Fiera is also keeping an eye out for funds that specialize in emerging-markets equities – a hole Mr. Desjardins wants to fill with an acquisition soon, while global capital is flowing away from these regions. "We're putting quite a bit of effort into trying to identify one," he said at a lunch event with brokers on Monday. "When they're going through hard times they tend to be more open to selling, merging or getting married to someone else," Mr. Desjardins said of the prospects.

And then there's alternative fixed income, a diverse group of strategies that includes leveraged loans and private debt. Fiera has brought aboard an employee to take a hard look at the 360 U.S. players that offer such investments. The goal is to determine how Fiera should best operate in the market, such as hiring new professionals or possibly acquiring some companies that specialize in this area.

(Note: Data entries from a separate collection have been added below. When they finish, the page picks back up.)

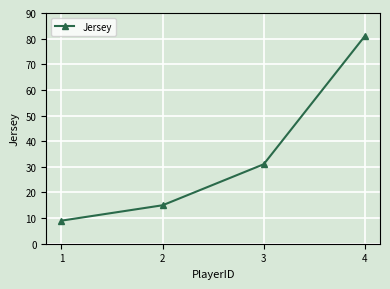

What is the approximate value at 2, to the nearest 5?

15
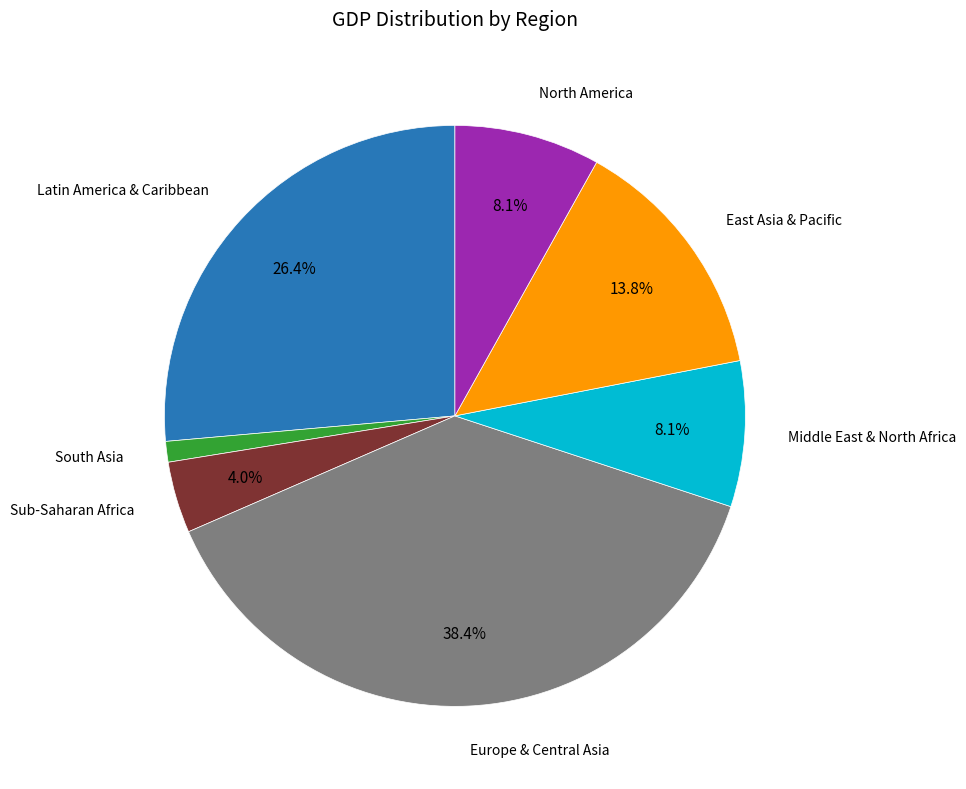

Is there any slice that represents more than half of the pie?

No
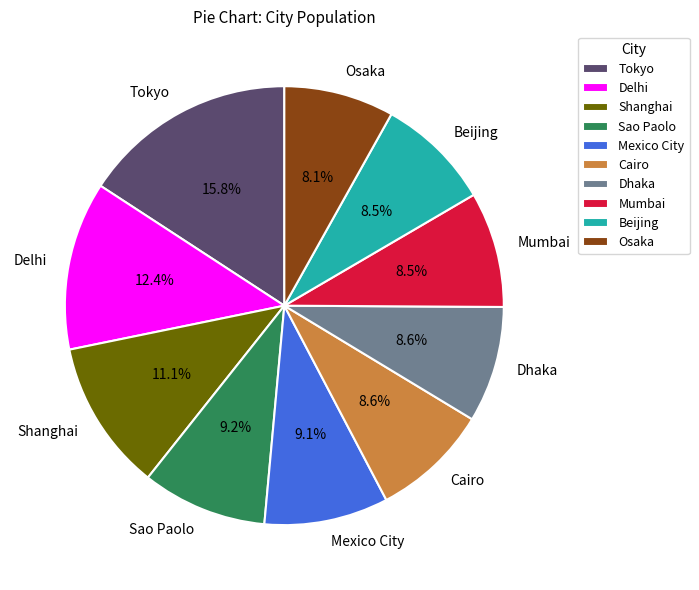

Is there any slice that represents more than half of the pie?

No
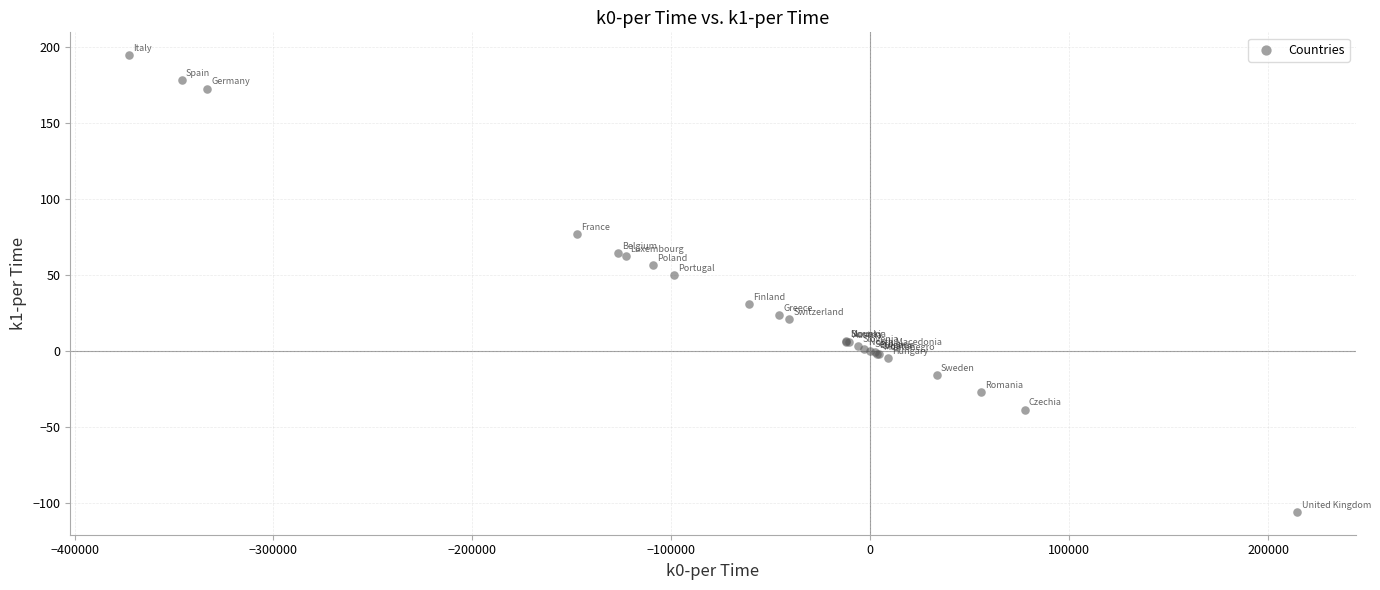

What Y value in the scatter plot is closest to 44?

49.9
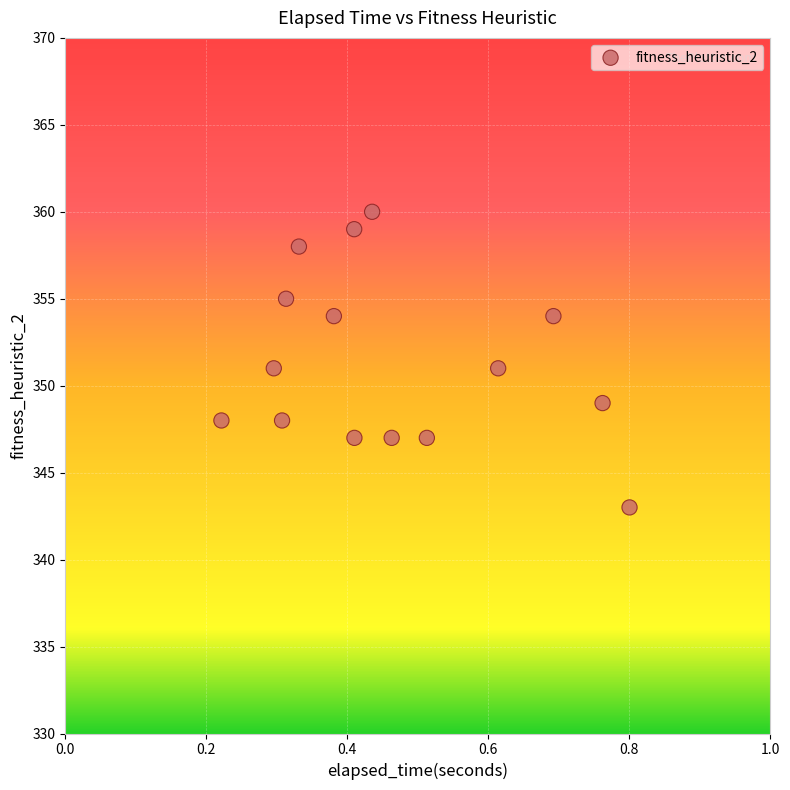

What is the range of Y values (max minus min)?

17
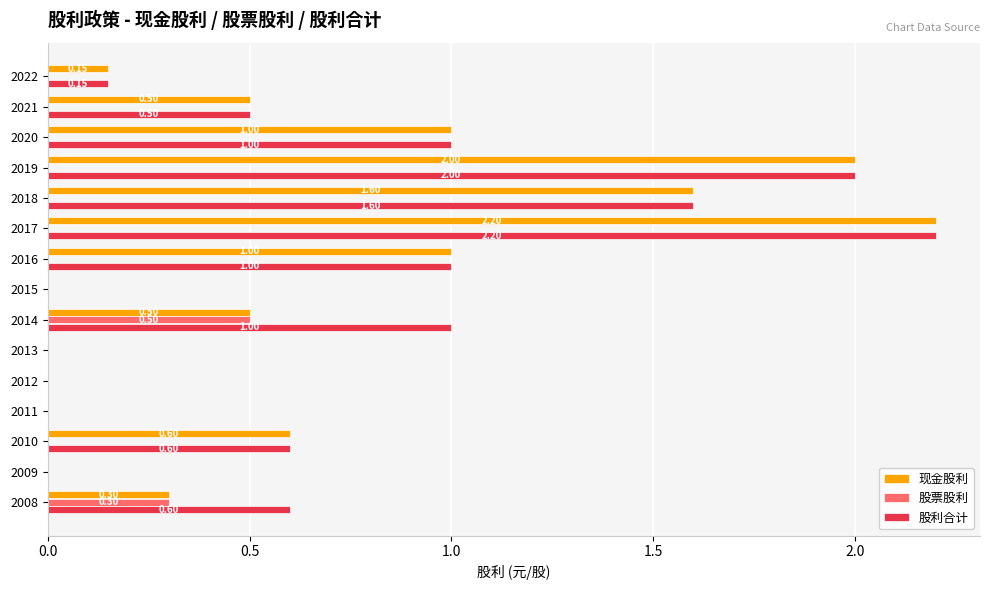

Is the value of 股利合计 at 2017 greater than the value of 股票股利 at 2008?

Yes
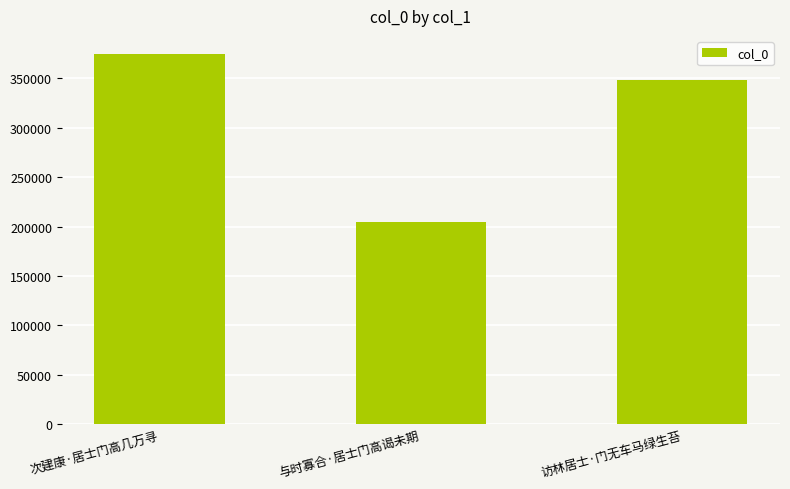

Which has a higher value, 次建康·居士门高几万寻 or 访林居士·门无车马绿生苔?

次建康·居士门高几万寻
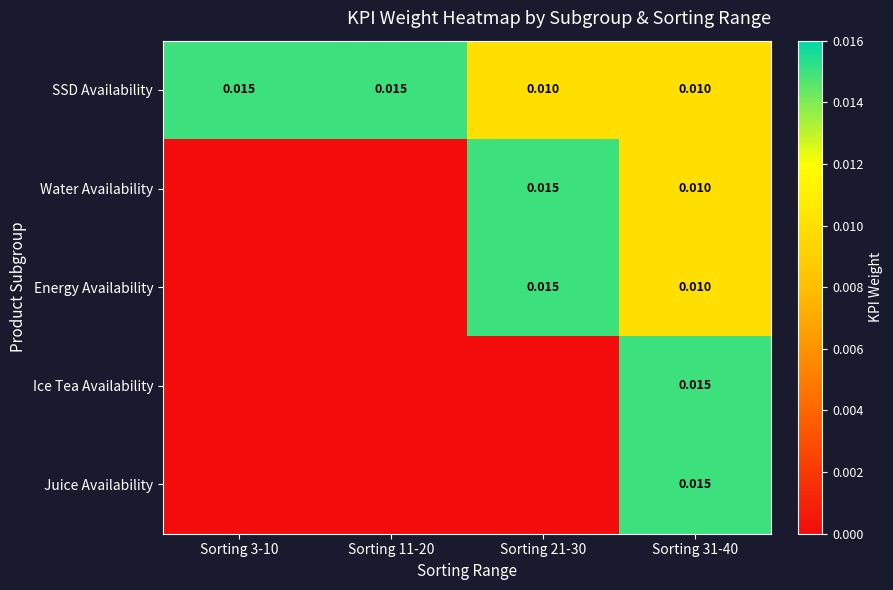

Is the value of SSD Availability at Sorting 11-20 greater than the value of Energy Availability at Sorting 31-40?

Yes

Mr. Desjardins said Fiera has already had some success in its home market of Quebec, providing floating-rate loans in the construction industry as banks have moved out of the market.

"We were looking for alternative fixed-income strategies for our clients in order to generate more yield without necessarily taking more risks, like high-yield bonds," he said. Right now, the company has about 12 per cent of its assets invested in alternative fixed income, including real estate.

In the meantime, Fiera's next move will be to shift its portfolio toward investments in Canadian equities, away from U.S. equities, with an expectation that oil prices and the Canadian dollar are poised to climb. "We think the Canadian stock market will meaningfully outperform the U.S. stock market in the next 12 to 18 months," Mr. Desjardins said.